Nico Huber has posted comments on this change. ( https://review.coreboot.org/23338 )
Change subject: digilent_spi: add a driver for the iCEblink40 development board ......................................................................
Patch Set 4:
(5 comments)
I'm pretty much confused by the padding, did you try what it replies without a padded write?
https://review.coreboot.org/#/c/23338/4/digilent_spi.c File digilent_spi.c:
https://review.coreboot.org/#/c/23338/4/digilent_spi.c@221 PS4, Line 221: uint8_t res[read_follows ? 10 : 6]; Looking at iceBurn, the meaning of the bytes seems known? 2-byte status, received write length, returned read length. Why not check them?
https://review.coreboot.org/#/c/23338/4/digilent_spi.c@230 PS4, Line 230: int len = writecnt + readcnt; This seems flawed or at least confuses me too much. If I read iceBurn correctly, it pads up to `readcnt` so the length of the write is `MAX( writecnt, readcnt)` but not `writecnt + readcnt`. The length of the read in iceBurn seems to always be `readcnt` without anything to drop from the read data.

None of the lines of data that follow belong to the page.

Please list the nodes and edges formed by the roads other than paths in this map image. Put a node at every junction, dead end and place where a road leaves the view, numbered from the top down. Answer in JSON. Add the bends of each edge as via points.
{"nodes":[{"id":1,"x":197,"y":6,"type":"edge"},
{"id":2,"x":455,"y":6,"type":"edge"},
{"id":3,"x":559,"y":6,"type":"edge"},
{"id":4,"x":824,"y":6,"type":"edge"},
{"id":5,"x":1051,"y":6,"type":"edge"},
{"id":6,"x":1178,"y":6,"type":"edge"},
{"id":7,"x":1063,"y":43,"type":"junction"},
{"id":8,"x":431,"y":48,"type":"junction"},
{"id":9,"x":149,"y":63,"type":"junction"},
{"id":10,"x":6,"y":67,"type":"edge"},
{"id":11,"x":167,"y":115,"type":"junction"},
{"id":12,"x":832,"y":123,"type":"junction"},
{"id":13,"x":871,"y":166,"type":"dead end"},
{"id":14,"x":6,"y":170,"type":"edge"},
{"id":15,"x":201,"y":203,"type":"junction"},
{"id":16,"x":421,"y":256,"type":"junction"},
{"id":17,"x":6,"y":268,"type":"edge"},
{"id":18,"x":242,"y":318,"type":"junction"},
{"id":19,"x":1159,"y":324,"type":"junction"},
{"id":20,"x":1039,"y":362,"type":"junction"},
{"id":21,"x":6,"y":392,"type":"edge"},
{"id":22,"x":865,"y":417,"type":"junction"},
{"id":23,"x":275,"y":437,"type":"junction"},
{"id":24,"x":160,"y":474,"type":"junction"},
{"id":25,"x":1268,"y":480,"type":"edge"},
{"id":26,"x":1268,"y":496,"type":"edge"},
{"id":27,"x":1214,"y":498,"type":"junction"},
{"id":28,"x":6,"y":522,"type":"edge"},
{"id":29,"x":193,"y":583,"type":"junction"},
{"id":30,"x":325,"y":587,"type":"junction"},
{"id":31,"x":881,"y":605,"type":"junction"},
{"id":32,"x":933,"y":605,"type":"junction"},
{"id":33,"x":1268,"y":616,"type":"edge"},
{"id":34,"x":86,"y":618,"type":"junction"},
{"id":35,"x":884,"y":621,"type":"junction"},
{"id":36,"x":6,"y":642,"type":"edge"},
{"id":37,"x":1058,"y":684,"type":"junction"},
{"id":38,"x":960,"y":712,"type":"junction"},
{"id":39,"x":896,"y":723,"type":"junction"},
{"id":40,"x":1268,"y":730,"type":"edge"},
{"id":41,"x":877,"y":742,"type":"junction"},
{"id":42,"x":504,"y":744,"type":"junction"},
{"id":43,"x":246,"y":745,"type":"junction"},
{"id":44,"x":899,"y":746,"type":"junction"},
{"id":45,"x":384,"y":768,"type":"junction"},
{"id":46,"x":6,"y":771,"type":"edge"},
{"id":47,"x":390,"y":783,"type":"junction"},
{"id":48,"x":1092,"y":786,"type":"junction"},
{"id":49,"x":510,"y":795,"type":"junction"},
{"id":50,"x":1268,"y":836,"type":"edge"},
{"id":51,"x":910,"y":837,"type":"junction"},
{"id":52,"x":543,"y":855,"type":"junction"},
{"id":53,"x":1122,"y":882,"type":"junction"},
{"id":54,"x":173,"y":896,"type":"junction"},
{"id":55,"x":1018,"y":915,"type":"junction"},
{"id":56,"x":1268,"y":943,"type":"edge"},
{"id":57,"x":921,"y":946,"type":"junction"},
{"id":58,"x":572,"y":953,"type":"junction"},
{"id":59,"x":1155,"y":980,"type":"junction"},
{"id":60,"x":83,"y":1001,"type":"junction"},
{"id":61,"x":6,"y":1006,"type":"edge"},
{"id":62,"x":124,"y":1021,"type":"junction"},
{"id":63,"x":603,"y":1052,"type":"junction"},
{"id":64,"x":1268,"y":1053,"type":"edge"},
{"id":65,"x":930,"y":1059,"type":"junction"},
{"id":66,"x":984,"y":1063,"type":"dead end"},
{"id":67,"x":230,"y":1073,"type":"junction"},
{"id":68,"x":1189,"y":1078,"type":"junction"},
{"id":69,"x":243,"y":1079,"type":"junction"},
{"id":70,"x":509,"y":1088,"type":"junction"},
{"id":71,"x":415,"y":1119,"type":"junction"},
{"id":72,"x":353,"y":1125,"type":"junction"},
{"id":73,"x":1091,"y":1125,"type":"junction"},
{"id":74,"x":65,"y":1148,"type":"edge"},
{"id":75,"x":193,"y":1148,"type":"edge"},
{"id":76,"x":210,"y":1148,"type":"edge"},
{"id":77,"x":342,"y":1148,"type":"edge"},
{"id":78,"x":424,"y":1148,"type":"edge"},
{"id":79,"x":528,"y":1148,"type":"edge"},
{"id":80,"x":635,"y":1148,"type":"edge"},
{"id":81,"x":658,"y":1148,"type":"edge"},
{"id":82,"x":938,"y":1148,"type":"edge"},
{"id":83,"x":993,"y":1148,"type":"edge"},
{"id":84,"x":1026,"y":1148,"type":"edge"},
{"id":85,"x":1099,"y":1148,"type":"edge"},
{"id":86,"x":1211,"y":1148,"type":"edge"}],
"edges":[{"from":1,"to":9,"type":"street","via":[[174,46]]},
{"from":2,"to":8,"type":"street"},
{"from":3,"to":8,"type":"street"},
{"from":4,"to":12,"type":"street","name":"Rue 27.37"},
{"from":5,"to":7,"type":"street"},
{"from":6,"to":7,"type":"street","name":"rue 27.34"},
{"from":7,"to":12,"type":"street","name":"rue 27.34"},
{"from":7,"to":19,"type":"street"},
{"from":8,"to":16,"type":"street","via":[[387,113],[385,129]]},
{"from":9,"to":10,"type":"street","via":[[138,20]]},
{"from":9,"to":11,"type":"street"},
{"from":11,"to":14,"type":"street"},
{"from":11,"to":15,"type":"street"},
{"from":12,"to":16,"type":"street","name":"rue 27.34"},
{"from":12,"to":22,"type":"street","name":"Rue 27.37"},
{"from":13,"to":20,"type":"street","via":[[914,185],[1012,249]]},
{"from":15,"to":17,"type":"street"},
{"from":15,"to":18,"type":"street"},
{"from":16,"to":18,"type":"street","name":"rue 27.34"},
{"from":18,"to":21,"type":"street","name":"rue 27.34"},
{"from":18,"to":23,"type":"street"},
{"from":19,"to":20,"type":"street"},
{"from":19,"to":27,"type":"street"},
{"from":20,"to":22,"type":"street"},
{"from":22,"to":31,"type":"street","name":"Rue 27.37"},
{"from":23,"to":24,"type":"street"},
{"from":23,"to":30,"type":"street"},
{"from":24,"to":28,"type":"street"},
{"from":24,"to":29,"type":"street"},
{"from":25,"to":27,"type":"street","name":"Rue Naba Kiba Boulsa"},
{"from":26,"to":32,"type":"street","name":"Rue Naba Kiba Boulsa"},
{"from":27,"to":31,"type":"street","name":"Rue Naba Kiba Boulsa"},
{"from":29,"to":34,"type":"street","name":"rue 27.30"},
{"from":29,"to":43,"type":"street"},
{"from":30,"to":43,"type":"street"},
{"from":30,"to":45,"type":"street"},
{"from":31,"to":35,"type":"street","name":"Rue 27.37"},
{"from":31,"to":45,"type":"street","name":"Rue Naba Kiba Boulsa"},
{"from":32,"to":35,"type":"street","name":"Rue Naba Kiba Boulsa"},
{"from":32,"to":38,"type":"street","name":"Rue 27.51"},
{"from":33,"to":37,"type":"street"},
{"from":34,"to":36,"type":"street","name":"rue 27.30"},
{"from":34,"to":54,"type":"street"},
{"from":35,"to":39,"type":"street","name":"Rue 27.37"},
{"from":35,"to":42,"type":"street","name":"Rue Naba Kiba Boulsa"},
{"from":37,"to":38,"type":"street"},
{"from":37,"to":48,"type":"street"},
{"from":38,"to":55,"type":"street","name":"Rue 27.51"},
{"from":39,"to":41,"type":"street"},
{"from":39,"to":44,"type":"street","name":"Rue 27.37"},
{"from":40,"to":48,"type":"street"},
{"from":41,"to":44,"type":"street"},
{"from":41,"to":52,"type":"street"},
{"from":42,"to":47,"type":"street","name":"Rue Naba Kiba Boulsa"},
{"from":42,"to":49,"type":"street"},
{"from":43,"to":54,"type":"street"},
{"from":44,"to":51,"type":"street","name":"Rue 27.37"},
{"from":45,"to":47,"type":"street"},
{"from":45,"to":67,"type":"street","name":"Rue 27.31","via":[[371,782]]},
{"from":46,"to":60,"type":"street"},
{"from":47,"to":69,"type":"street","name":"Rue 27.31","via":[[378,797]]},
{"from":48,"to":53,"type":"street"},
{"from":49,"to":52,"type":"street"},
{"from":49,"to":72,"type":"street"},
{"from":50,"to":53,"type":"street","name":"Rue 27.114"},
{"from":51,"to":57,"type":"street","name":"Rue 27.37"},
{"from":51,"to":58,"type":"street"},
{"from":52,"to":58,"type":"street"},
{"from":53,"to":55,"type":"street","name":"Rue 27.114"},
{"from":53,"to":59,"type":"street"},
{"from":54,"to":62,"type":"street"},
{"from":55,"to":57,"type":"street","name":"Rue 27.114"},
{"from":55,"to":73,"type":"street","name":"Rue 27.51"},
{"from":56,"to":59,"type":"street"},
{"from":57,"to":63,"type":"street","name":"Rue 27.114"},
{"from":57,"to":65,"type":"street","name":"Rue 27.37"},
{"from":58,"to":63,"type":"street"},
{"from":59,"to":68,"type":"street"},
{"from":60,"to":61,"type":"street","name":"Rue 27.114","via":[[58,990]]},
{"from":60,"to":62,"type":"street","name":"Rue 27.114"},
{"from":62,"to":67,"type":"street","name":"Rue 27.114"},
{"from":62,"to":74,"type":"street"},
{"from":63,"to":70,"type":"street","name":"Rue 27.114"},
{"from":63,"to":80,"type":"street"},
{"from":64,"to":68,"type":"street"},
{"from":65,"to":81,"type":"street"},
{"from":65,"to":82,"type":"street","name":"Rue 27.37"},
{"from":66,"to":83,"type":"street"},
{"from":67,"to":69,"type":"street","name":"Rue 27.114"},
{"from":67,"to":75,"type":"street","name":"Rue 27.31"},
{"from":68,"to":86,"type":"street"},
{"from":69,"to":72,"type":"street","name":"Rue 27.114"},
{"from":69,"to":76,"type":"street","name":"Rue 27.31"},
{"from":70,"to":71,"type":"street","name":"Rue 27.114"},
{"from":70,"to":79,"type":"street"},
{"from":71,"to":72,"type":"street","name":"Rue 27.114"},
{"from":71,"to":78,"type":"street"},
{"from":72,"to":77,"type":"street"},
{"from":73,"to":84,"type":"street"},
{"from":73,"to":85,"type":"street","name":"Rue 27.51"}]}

https://review.coreboot.org/#/c/23338/4/digilent_spi.c@236 PS4, Line 236: memset(buf + writecnt, 0xff, readcnt); iceBurn pads with zeros, aiui. And not by `readcnt` bytes but only up to a total length of `readcnt`.
https://review.coreboot.org/#/c/23338/4/digilent_spi.c@246 PS4, Line 246: ret = libusb_bulk_transfer(handle, DATA_WRITE_EP, buf, len, &tx_len, USB_TIMEOUT); Maybe we should check `tx_len` as well.
https://review.coreboot.org/#/c/23338/4/digilent_spi.c@276 PS4, Line 276: .max_data_read = 64, : .max_data_write = 64, These are about the payload size, i.e. data actually read / written from / to the flash storage. iceBurn seems to use 64 as a limit for the bulk transfers, though, which will include the SPI command and address. So to limit the bulk transfer to 64 bytes, we should set 59 here, I guess. OTOH, if you'd implement a loop around the 64 byte bulk transfers like iceBurn, we wouldn't need a limit here (could speed things a little up due to less protocol overhead).